Dentre as áreas de aplicação, o docente destaca as síndromes de predisposição hereditária ao câncer e doenças neurológicas genéticas de aparecimento tardio. A detecção de variações familiares causadoras de predisposição ao câncer de mama, por exemplo, permite antecipar exames de vigilância, como mamografia, ou mesmo indicar exames mais complexos, como ressonância magnética, e, eventualmente, até apoiar a indicação de cirurgias redutoras de risco, como, por exemplo, a retirada de mama ou ovários.

 

“Por outro lado, nem sempre podemos, ainda, fazer algo que mude o desenvolvimento da doença, como em algumas doenças neurológicas de aparecimento tardio, mas a informação pode ser importante para tomada de decisões em outros campos e mesmo para eventuais tratamentos que possam se desenvolver no futuro”, avalia Ferraz.

 


Victor Ferraz destaca que os testes preditivos podem ser utilizados em diferentes áreas da Medicina, mas sem perder de vista seu uso ético pelos profissionais

 

Pesquisas em andamento


Ribeirão Preto é uma referência quando o assunto é a pesquisa genética no país.

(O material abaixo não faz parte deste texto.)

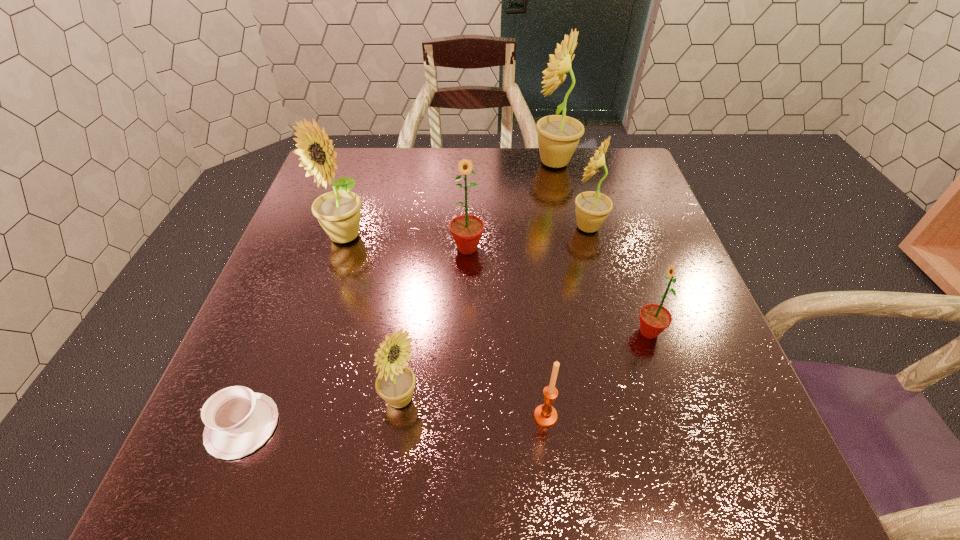
The height and width of the screenshot is (540, 960). Find the location of `free spot located on the face of the farther green sunflower`. free spot located on the face of the farther green sunflower is located at coordinates (463, 406).

The height and width of the screenshot is (540, 960). What are the coordinates of `vacant space located 0.340m on the face of the sixth object from right to left` in the screenshot? It's located at (618, 400).

The image size is (960, 540). In order to click on free space located on the face of the fifth farthest object in this screenshot , I will do `click(557, 332)`.

In order to click on vacant space located on the face of the fifth farthest object in this screenshot , I will do `click(536, 332)`.

Locate an element on the screen. The width and height of the screenshot is (960, 540). vacant space located 0.290m on the face of the fifth farthest object is located at coordinates (485, 332).

Where is `free location located 0.060m on the right of the candle_holder`? The image size is (960, 540). free location located 0.060m on the right of the candle_holder is located at coordinates (593, 416).

This screenshot has width=960, height=540. I want to click on object at the far edge, so click(x=558, y=135).

The image size is (960, 540). In order to click on object situated at the near edge in this screenshot , I will do `click(238, 421)`.

At what (x,y) coordinates should I click in order to perform the action: click on sunflower present at the left edge. Please return your answer as a coordinate pair (x, y). The height and width of the screenshot is (540, 960). Looking at the image, I should click on [x=338, y=212].

Where is `teacup situated at the left edge`? teacup situated at the left edge is located at coordinates (238, 421).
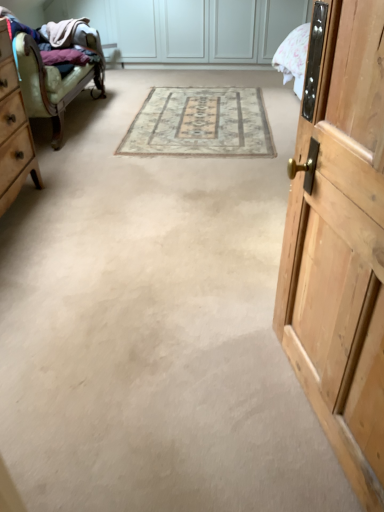
Question: Does wooden door at right contain beige carpet at center?

Choices:
 (A) no
 (B) yes

Answer: (A)

Question: Is wooden door at right oriented towards beige carpet at center?

Choices:
 (A) yes
 (B) no

Answer: (B)

Question: From the image's perspective, is wooden door at right above beige carpet at center?

Choices:
 (A) yes
 (B) no

Answer: (B)

Question: Is wooden door at right in front of beige carpet at center?

Choices:
 (A) no
 (B) yes

Answer: (B)

Question: Is wooden door at right bigger than beige carpet at center?

Choices:
 (A) no
 (B) yes

Answer: (B)

Question: Considering the relative positions of leather armchair at left and beige carpet at center in the image provided, is leather armchair at left to the left or to the right of beige carpet at center?

Choices:
 (A) right
 (B) left

Answer: (B)

Question: From the image's perspective, relative to beige carpet at center, is leather armchair at left above or below?

Choices:
 (A) below
 (B) above

Answer: (B)

Question: Is leather armchair at left inside or outside of beige carpet at center?

Choices:
 (A) outside
 (B) inside

Answer: (A)

Question: In terms of width, does leather armchair at left look wider or thinner when compared to beige carpet at center?

Choices:
 (A) wide
 (B) thin

Answer: (B)

Question: Is point (157, 131) closer or farther from the camera than point (332, 218)?

Choices:
 (A) farther
 (B) closer

Answer: (A)

Question: Is beige carpet at center in front of or behind wooden door at right in the image?

Choices:
 (A) front
 (B) behind

Answer: (B)

Question: From a real-world perspective, relative to wooden door at right, is beige carpet at center vertically above or below?

Choices:
 (A) above
 (B) below

Answer: (B)

Question: Looking at the image, does beige carpet at center seem bigger or smaller compared to wooden door at right?

Choices:
 (A) big
 (B) small

Answer: (B)

Question: Is leather armchair at left inside or outside of wooden dresser at left?

Choices:
 (A) inside
 (B) outside

Answer: (B)

Question: From a real-world perspective, relative to wooden dresser at left, is leather armchair at left vertically above or below?

Choices:
 (A) above
 (B) below

Answer: (B)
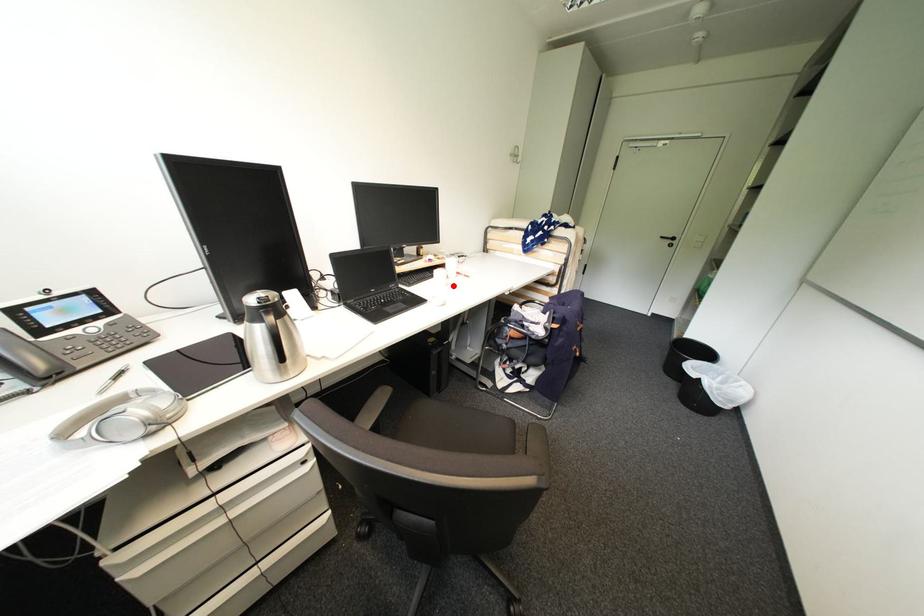
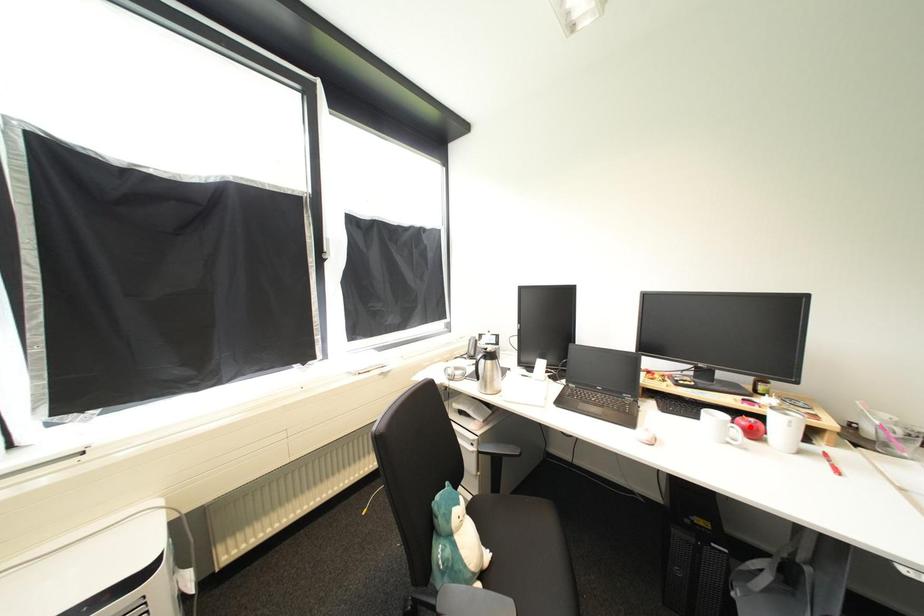
I am providing you with two images of the same scene from different viewpoints. A red point is marked on the first image and another point is marked on the second image. Is the red point in image1 aligned with the point shown in image2?

No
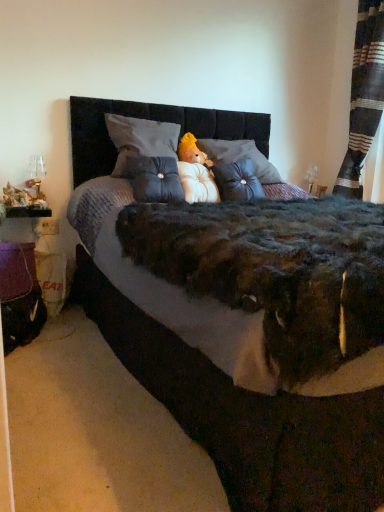
Question: Is white soft pillow at center facing towards velvet gray throw pillow at center, the 2th throw pillow viewed from the left?

Choices:
 (A) no
 (B) yes

Answer: (A)

Question: From the image's perspective, is white soft pillow at center below velvet gray throw pillow at center, the 2th throw pillow viewed from the left?

Choices:
 (A) yes
 (B) no

Answer: (B)

Question: Is white soft pillow at center located outside velvet gray throw pillow at center, the 2th throw pillow viewed from the left?

Choices:
 (A) no
 (B) yes

Answer: (B)

Question: Are white soft pillow at center and velvet gray throw pillow at center, the first throw pillow from the right, making contact?

Choices:
 (A) no
 (B) yes

Answer: (A)

Question: Does white soft pillow at center lie behind velvet gray throw pillow at center, the first throw pillow from the right?

Choices:
 (A) yes
 (B) no

Answer: (B)

Question: Would you say white soft pillow at center contains velvet gray throw pillow at center, the 2th throw pillow viewed from the left?

Choices:
 (A) no
 (B) yes

Answer: (A)

Question: Is striped fabric curtain at right closer to camera compared to white soft pillow at center?

Choices:
 (A) yes
 (B) no

Answer: (B)

Question: Does striped fabric curtain at right have a greater width compared to white soft pillow at center?

Choices:
 (A) yes
 (B) no

Answer: (A)

Question: Is striped fabric curtain at right far away from white soft pillow at center?

Choices:
 (A) yes
 (B) no

Answer: (A)

Question: From the image's perspective, is striped fabric curtain at right located above white soft pillow at center?

Choices:
 (A) yes
 (B) no

Answer: (A)

Question: Could you tell me if striped fabric curtain at right is turned towards white soft pillow at center?

Choices:
 (A) no
 (B) yes

Answer: (B)

Question: Considering the relative sizes of striped fabric curtain at right and white soft pillow at center in the image provided, is striped fabric curtain at right taller than white soft pillow at center?

Choices:
 (A) no
 (B) yes

Answer: (B)

Question: Is tufted fabric pillow at center, which appears as the first throw pillow when viewed from the left, closer to the viewer compared to velvet gray throw pillow at center, the 2th throw pillow viewed from the left?

Choices:
 (A) yes
 (B) no

Answer: (A)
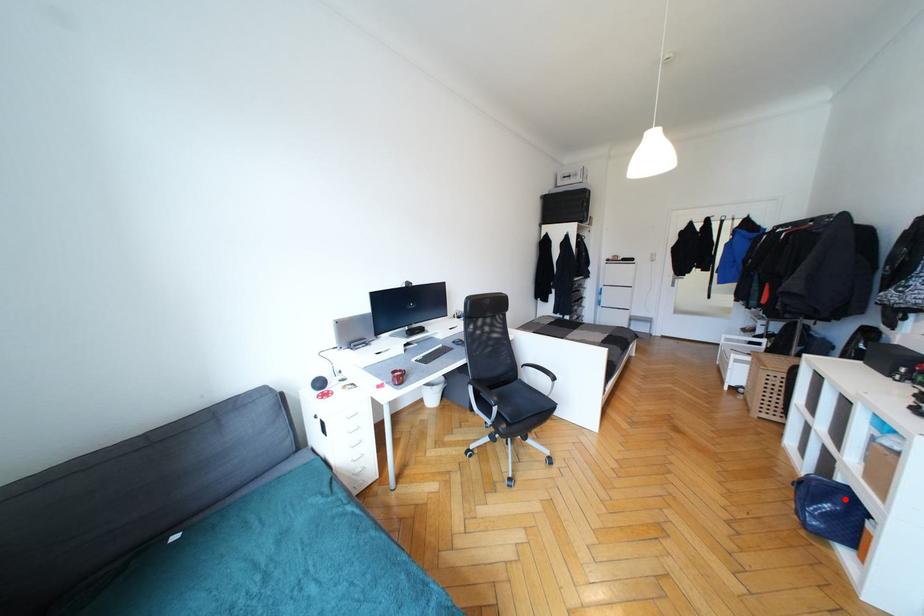
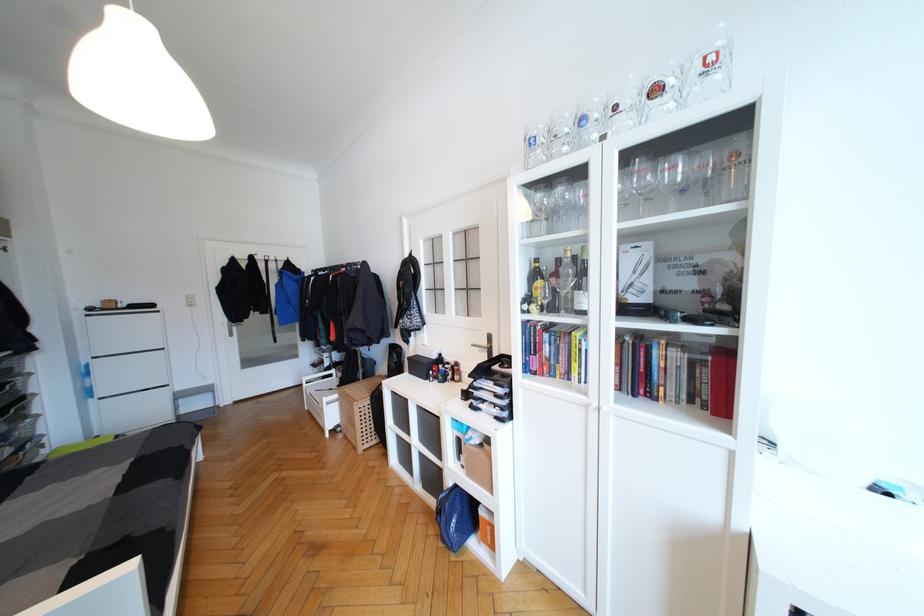
Question: I am providing you with two images of the same scene from different viewpoints. A red point is shown in image1. For the corresponding object point in image2, is it positioned nearer or farther from the camera?

Choices:
 (A) Nearer
 (B) Farther

Answer: (A)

Existem grupos no complexo FMRP e no Hospital das Clínicas (HCRP), ambos da USP, que estão trabalhando com doenças nas quais o teste preditivo é um recurso importante.

 

Entre eles, o grupo de Aconselhamento Genético do Câncer ligado ao Departamento de Genética da FMRP, com atuação clinica dentro do HCRP, que investiga as síndromes de predisposição hereditária a câncer. Outro exemplo é o grupo de Neurogenética, ligado ao Departamento de Neurociências e Ciências do Comportamento da FMRP, que, há anos, atua no campo científico e clínico, junto ao HCRP, em doenças neurológicas de causa genética, muitas delas, de aparecimento tardio.

 

Por fim, o grupo de Oncologia Clínica, ligado ao Departamento de Imagens Médicas, Hematologia e  Oncologia Clínica da FMRP, atuando na investigação da susceptibilidade genética a câncer de mama, câncer renal e outros, na população brasileira. 

 

Cuidados éticos

O professor e médico geneticista Victor Ferraz elencou alguns cuidados éticos importantes com os testes genéticos preditivos.

 

– A privacidade do teste deve ser preservada sempre. Há implicações importantes por exemplo, nos planos de saúde.

 

– O teste sempre deve ser consentido explicitamente, sempre realizado de livre espontânea vontade, após esclarecimento sobre o que é realmente o exame e que tipo de resultado e impacto pode trazer.

 

– Testes genéticos preditivos em crianças só devem ser realizados para doenças em que o acometimento seja na infância, ou que uma intervenção nessa idade possa mudar o que vai acontecer no futuro.

 

– O laboratório precisa ter uma política clara sobre a guarda e uso do material genético e os dados que foram obtidos, garantindo sigilo e anonimato.